Norway's central bank has cut its key policy rate to a record- low 0.25% from 1.0% in a bid to alleviate the economic impact from the coronavirus outbreak, and may reduce rates further, it said on Friday.
It was Norges Bank's second abrupt rate announcement triggered by the virus, following a half-point cut on March 13, when Governor Oeystein Olsen said the Norwegian economy was in a state of emergency.
"Since Norges Bank cut the policy rate last week, the situation in the Norwegian economy has continued to worsen," the central bank said in a statement announcing the unanimous decision of its monetary policy committee.
"Norges Bank will continually consider measures to ensure that the policy rate passes through to money market rates. The Committee does not rule out a further rate cut," it added.

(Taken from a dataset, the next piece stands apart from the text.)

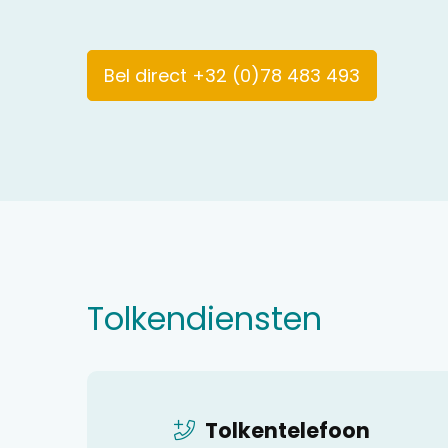
Bel direct +32 (0)78 483 493
Tolkendiensten
Tolkentelefoon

The crown currency, which has weakened sharply this year from the twin impact of the virus and a crash in oil prices, weakened against the euro to trade at 11.95 at 0751 GMT from 11.79 just ahead of the 0730 GMT announcement.
"We still expect Norges Bank to reduce its key rate further down to zero in the weeks ahead," Nordea Markets wrote in a note to clients.
In addition to rate cuts, Norges Bank has launched a series of emergency measures to help stabilize markets, including a warning that it may intervene in the currency for the first time in more than two decades.
"Negative interest rates may also come to Norway," DNB Markets Chief Economist Kjersti Haugland tweeted.
The Norwegian government has invoked emergency powers to close a wide range of public and private institutions and warned against foreign travel, while the central bank pumped money into banks.
Parliament approved extraordinary fiscal spending to back companies and those left unemployed, and the government said more plans were being developed as it sought to avert a wave of bankruptcies.
The lockdown on economic activity has brought a surge in temporary layoffs, however, and thus a sharp rise in unemployment.